The Shift-JIS implementation is clearly broken in v0.58 and I would not use it in this broken form. I can’t imagine any Quality Control was done on this “feature”. This will keep giving you problems which are very hard to troubleshoot…

I finally found the solution. However this only adds more problems. See further:

I have to change Character Encoding to Shift-JIS in the Device setting (it is right under the Display direction) in the Nextion Editor. When I change the text with japanese characters in the Event, then when I start the simulator and then when the event is started, japanese text is displayed succesfully.

This is not the end.

I have to implement more languages.
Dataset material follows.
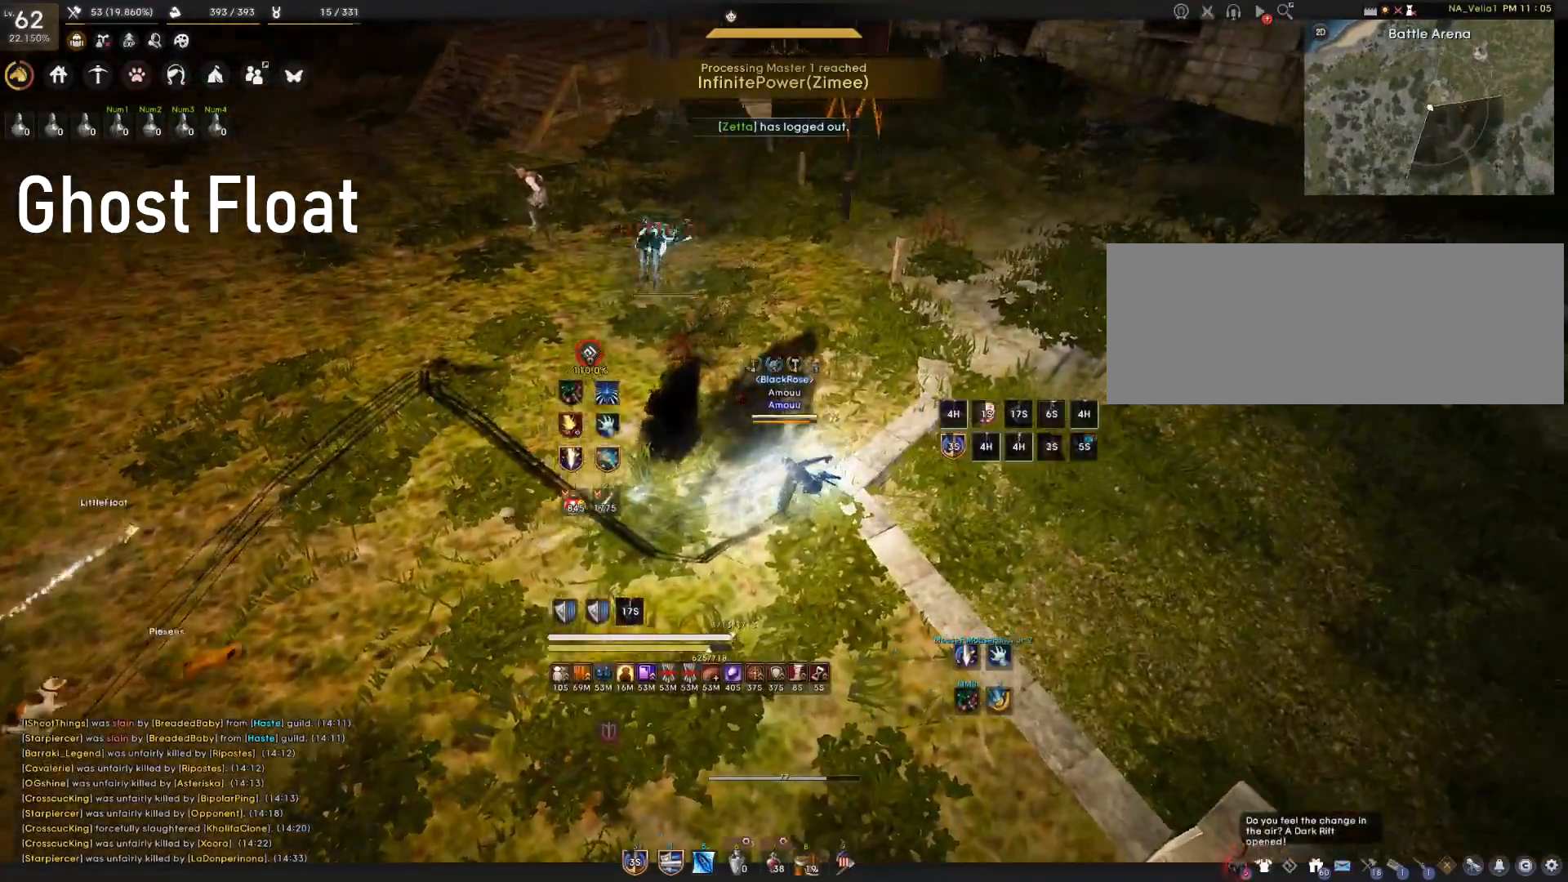
{"keys": [], "mouse": [], "events": [[116, "space", "down"], [217, "q", "down"], [233, "space", "up"], [450, "q", "up"]]}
What if I want to implement Russian, German, Czech, …
It seems it is not possible as I would have to change the Encoding of the Device before every command with special foreign characters. Otherwise I would see only ??? (question mark) characters.
I’m afraid that only UTF-8 support in the editor would solve it.

Nextion can handle UTF-8 text and fonts, even though you can not select the utf-8 encoding in the Panel Properties, debugger or Font Generator.

There are actually 4 places that (can) have a different text encoding:

  1. The Panel Properties :
        This is used to encode all text in Event Scriptblocks.
  2. The Text Object .txt attribute:
        This is used to encode text using the encoding of the associated font.
  3. The Debugger :
        This is used to encode text string in the debugger.
  4. The MCU :
        Any encoding, but the encoding of the text sent should match the encoding of the associated font.

Using an UTF-8 font you can just type unicode characters in the Editor .txt attribute and it will get encoded correctly, no need for extra escape characters:

Also via the MCU is another way to display strings that are utf-8 encoded. If you use UTF-8 for all your strings, the texts can be stored on the MCU in UTF-8 without a need for any other encodings. It will make the internationalization of your project much easier.

Since the fonts also need to be UTF-8, you don’t need to change the .font property on your textfields to switch encodings because utf-8 can handle all language scripts.